- **Your task**
Every line between the top of the data below and the line with "left shoulder: (360, 241)", both ends included, must be retyped exactly.

- **Records for this exercise**
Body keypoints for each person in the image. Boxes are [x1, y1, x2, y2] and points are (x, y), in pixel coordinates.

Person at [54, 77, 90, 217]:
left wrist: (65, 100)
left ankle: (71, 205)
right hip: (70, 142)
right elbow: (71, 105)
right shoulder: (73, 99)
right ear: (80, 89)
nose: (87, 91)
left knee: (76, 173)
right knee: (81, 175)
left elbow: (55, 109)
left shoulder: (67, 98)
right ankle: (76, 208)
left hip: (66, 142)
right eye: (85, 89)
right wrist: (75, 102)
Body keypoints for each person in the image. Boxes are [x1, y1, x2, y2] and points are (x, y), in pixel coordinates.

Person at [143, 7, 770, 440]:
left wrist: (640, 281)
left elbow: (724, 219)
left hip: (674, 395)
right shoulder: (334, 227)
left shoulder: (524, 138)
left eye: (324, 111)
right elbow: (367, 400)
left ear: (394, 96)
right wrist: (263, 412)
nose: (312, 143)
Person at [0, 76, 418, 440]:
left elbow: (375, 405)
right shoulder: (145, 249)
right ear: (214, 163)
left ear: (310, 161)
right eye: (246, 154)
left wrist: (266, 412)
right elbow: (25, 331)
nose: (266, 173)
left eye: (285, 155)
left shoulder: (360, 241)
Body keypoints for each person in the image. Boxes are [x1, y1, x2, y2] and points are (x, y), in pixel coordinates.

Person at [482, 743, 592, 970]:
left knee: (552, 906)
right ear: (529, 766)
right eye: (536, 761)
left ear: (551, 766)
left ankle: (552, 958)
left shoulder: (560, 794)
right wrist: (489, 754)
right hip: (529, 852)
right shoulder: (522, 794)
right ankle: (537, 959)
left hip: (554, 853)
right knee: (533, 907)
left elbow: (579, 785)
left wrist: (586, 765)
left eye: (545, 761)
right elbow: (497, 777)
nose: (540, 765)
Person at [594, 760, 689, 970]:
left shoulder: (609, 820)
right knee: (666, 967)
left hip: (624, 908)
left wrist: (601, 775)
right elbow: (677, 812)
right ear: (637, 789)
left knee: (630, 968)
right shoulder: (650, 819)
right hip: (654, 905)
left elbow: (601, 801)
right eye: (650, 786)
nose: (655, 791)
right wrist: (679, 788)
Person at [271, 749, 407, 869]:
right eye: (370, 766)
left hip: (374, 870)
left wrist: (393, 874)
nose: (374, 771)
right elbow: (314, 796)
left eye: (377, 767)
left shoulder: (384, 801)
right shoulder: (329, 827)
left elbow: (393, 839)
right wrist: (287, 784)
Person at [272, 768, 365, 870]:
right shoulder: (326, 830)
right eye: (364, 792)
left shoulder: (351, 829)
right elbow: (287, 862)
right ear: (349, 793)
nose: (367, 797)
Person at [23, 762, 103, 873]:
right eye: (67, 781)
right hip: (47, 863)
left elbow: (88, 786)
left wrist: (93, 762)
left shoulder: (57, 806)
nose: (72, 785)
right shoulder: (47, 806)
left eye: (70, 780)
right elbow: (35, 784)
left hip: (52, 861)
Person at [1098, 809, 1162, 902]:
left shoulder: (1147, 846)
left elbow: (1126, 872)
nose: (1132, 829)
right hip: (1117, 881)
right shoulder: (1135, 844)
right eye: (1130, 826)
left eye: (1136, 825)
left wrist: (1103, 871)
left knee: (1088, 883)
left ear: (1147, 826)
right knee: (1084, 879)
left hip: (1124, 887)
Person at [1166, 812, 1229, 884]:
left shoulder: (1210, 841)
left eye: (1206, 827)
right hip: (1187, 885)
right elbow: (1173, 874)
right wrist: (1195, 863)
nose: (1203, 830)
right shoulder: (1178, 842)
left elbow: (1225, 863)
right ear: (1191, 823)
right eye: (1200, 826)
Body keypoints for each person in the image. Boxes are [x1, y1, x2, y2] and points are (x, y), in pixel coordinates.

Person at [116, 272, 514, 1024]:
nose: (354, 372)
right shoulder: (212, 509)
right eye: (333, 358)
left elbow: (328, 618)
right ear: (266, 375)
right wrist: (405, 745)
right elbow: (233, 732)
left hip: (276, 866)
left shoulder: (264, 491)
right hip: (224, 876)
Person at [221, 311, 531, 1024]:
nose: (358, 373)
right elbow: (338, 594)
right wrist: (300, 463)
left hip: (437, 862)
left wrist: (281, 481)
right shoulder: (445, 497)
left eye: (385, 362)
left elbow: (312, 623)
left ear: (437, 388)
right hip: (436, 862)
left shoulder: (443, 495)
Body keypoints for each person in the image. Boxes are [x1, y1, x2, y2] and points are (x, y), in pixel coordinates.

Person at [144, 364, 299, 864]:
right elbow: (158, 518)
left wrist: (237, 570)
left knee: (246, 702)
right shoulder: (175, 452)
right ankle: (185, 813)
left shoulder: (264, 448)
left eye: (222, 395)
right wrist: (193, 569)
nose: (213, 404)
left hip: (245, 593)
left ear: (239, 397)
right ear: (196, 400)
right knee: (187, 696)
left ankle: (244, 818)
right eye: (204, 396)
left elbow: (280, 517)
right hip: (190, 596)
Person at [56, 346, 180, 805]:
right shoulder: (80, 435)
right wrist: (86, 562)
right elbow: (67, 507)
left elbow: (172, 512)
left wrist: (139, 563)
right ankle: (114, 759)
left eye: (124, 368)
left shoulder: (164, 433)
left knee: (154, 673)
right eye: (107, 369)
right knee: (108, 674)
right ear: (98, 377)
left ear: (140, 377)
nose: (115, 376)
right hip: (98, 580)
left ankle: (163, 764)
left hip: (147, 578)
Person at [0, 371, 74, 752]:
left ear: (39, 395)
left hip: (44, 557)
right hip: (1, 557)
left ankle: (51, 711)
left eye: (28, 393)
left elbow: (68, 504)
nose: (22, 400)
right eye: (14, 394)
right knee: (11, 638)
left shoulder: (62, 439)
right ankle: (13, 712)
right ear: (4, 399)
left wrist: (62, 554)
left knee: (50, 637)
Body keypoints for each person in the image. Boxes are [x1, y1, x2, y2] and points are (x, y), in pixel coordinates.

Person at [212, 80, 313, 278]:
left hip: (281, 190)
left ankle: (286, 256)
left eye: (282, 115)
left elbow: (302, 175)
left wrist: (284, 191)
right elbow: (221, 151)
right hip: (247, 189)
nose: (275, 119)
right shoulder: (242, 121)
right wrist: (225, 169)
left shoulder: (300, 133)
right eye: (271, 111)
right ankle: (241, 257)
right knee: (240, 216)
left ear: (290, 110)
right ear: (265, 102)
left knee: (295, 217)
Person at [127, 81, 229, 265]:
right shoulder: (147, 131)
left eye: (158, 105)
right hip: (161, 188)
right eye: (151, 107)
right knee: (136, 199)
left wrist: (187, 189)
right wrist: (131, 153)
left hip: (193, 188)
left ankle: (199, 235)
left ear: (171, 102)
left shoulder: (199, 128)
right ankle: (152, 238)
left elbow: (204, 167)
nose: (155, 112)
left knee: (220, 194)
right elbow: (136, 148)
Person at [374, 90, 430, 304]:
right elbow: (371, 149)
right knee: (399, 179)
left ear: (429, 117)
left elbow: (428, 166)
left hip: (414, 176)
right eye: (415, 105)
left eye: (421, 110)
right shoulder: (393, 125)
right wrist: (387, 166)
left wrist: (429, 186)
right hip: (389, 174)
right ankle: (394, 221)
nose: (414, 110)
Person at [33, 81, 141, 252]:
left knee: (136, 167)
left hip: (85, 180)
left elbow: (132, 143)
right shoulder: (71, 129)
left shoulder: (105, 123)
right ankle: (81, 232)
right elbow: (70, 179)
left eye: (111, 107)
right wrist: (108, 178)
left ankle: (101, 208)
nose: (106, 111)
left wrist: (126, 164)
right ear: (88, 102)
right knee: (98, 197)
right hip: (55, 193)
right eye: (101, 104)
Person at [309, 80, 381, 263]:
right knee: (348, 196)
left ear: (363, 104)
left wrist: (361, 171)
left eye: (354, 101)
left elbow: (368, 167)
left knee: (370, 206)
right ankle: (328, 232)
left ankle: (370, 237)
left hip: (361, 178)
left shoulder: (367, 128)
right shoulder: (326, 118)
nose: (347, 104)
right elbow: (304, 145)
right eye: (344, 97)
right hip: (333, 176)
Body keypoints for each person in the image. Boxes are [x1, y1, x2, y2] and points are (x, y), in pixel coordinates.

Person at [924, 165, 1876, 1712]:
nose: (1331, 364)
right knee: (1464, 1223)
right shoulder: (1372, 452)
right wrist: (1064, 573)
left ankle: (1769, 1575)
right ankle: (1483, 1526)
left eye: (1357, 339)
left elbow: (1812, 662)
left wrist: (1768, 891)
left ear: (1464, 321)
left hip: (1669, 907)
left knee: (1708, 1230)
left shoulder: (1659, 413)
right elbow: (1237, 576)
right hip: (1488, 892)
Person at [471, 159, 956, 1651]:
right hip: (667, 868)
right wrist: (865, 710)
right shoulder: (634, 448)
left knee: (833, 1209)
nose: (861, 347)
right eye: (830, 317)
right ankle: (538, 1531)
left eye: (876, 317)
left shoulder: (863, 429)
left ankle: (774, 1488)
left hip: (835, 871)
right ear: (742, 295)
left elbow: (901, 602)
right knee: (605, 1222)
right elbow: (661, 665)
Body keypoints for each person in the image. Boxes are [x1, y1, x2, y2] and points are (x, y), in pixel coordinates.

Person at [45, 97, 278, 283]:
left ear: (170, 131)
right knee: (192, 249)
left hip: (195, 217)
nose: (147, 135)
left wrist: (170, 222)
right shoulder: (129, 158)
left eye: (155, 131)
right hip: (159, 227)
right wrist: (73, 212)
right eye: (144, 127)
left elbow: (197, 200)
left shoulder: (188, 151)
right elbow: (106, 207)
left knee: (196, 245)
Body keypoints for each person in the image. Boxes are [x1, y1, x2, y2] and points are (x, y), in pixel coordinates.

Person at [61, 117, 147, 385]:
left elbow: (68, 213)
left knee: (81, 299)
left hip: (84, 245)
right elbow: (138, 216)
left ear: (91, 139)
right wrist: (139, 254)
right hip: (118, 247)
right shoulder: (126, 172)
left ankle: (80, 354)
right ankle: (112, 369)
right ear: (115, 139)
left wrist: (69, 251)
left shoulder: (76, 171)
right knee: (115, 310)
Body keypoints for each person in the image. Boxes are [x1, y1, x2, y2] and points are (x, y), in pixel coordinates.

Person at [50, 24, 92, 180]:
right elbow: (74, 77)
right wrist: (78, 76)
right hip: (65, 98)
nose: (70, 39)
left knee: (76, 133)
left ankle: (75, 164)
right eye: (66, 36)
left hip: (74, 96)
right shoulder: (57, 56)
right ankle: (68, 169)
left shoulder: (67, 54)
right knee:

- **Answer for this exercise**
Body keypoints for each person in the image. Boxes are [x1, y1, x2, y2] and points are (x, y), in pixel coordinates.

Person at [54, 77, 90, 217]:
left wrist: (65, 100)
left ankle: (71, 205)
right hip: (70, 142)
right elbow: (71, 105)
right shoulder: (73, 99)
right ear: (80, 89)
nose: (87, 91)
left knee: (76, 173)
right knee: (81, 175)
left elbow: (55, 109)
left shoulder: (67, 98)
right ankle: (76, 208)
left hip: (66, 142)
right eye: (85, 89)
right wrist: (75, 102)
Body keypoints for each person in the image. Boxes are [x1, y1, x2, y2] and points are (x, y), in pixel coordinates.

Person at [143, 7, 770, 440]:
left wrist: (640, 281)
left elbow: (724, 219)
left hip: (674, 395)
right shoulder: (334, 227)
left shoulder: (524, 138)
left eye: (324, 111)
right elbow: (367, 400)
left ear: (394, 96)
right wrist: (263, 412)
nose: (312, 143)
Person at [0, 76, 418, 440]:
left elbow: (375, 405)
right shoulder: (145, 249)
right ear: (214, 163)
left ear: (310, 161)
right eye: (246, 154)
left wrist: (266, 412)
right elbow: (25, 331)
nose: (266, 173)
left eye: (285, 155)
left shoulder: (360, 241)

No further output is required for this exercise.